Xavier Bonfils from the Institute of Planetology and Astrophysics in Grenoble led the study, and says the planet is “an excellent alternative target” to the closer, less hospitable planet Proxima b.
The discovery was made using a High Accuracy Radial velocity Planet Searcher at the La Silla Observatory in Chile, and is the result of over a decade of monitoring.
Having discovered Ross 128 b has a temperature between -60 and +20°C, scientists are now looking to determine if the atmospheric composition is suitable.
“It is still a debate what are the best biomarkers,” Astudillo-Defru says. “For now we have di-oxygen (O2) and ozone as good bio-markers, others like carbon dioxide or methane can be generated both from geological events or life. For sure we will start looking for these species and water vapour.”
New observatories are expected to aid the anaylsis of Ross 128 b further, Dr Bonfils explains.

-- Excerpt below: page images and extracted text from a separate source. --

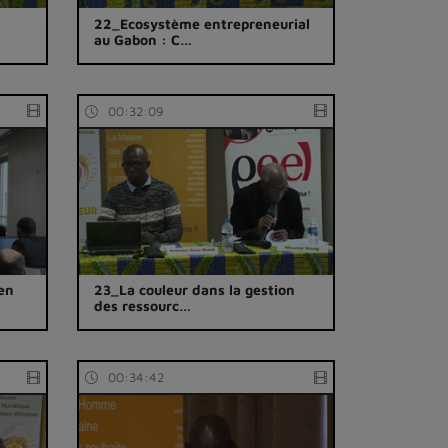
22_Ecosystème entrepreneurial
au Gabon : C…
00:32:09
len
23_La couleur dans la gestion
des ressourc…
00:34:42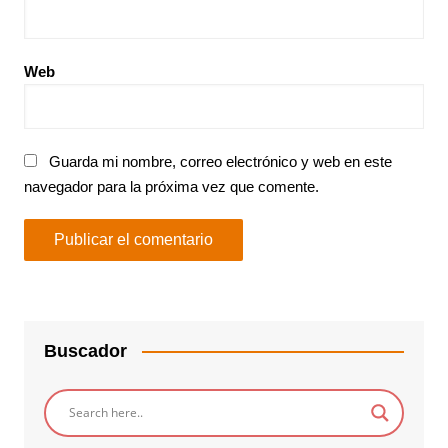
Web
Guarda mi nombre, correo electrónico y web en este
navegador para la próxima vez que comente.
Buscador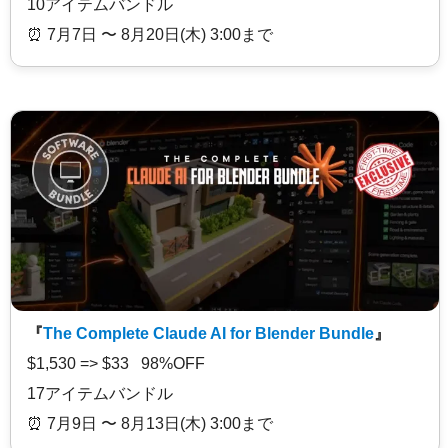
10アイテムバンドル
⏰️ 7月7日 〜 8月20日(木) 3:00まで
『
The Complete Claude AI for Blender Bundle
』
$1,530 => $33 98%OFF
17アイテムバンドル
⏰️ 7月9日 〜 8月13日(木) 3:00まで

An Extremely Large Telescope (ELT) in Europe will “provide both the collecting power and the angular resolution to observe Ross 128 b directly,” he says. “We will be able to see if it has an atmosphere and, eventually, to search for O2, water and CH4 (methane).”
“Each one would be super exciting and an important step toward the evidence of life outside our Solar System. Yet, individually, none is a definitive proof for life. There are ways to produce either O2 or CH4 abiotically. However, for now, we don’t know any false positive if all three were to be detected together.”